Stop, or my Frankenstein will shoot! That's something you may or may not hear on the new CBS show Frankenstein, based very, very, very loosely on Mary Shelley's classic tale of terror. In the series, a San Francisco detective "is mysteriously brought back to life after being killed in the line of duty. But as he resumes his old life and he and his wife realize he isn't the same person he used to be, they zero in on the strange man behind his resurrection – Dr. Victor Frankenstein."
Seriously: that is the same premise as RoboCop, minus the Victor Frankenstein part. Is that all it takes to make a TV show? If so, CBS, I have an idea for you. Here goes: there's a homicide cop, and one day he gets bit on the neck by a bat, and dies. Then he comes back from the dead, and solves crime. But he also has vampire powers, because that bat who bit him was actually Count Dracula. Please send a check my way.
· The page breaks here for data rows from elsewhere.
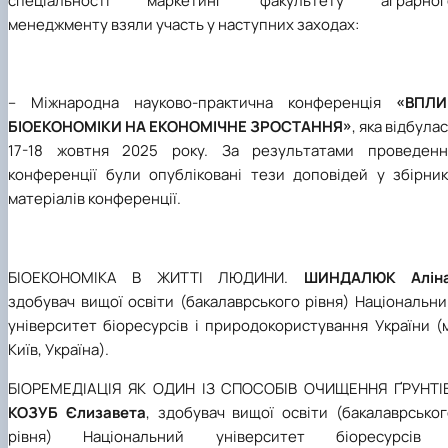
спеціальності маркетинг факультету аграрног
менеджменту взяли участь у наступних заходах:
– Міжнародна науково-практична конференція
«ВПЛИ
БІОЕКОНОМІКИ НА ЕКОНОМІЧНЕ ЗРОСТАННЯ»
, яка відбула
17-18 жовтня 2025 року. За результатами проведенн
конференції були опубліковані тези доповідей у збірник
матеріалів конференції.
БІОЕКОНОМІКА В ЖИТТІ ЛЮДИНИ.
ШИНДАЛЮК Алін
здобувач вищої освіти (бакалаврського рівня) Національн
університет біоресурсів і природокористування України (
Київ, Україна).
БІОРЕМЕДІАЦІЯ ЯК ОДИН ІЗ СПОСОБІВ ОЧИЩЕННЯ ҐРУНТІВ
КОЗУБ Єлизавета
, здобувач вищої освіти (бакалаврсько
рівня) Національний університет біоресурсів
Believe it or not, this isn't the first "Frankenstein solves mysteries" show (and before you yell at me, yes, I know Frankenstein is technically the doctor's name). In 2004, a TV pilot movie called Frankenstein, based on books by Dean Koontz, involved a cop (Parker Posey!) teaming with Frankenstein's monster to solve crimes. The idea was to turn this into a TV series, but it never came to pass.
There was also a 2016 series first called Frankenstein, then retitled The Frankenstein Code then eventually titled Second Chance. In that series, a corrupt old cop dies, only to be brought back to life in a younger body. It lasted one season.
Will this new Frankenstein TV show fare better than its predecessors? It's too early to tell. My advice is to lean into this premise and go as silly as possible. Give the resurrected cop the iconic flat head and bolts, and have him stumble around in big, clunky boots speaking in monosyllables. And maybe have some spooky guest stars every week. The Wolfman can show up in one episode, the Creature From the Black Lagoon in the next. That's a show I'd watch.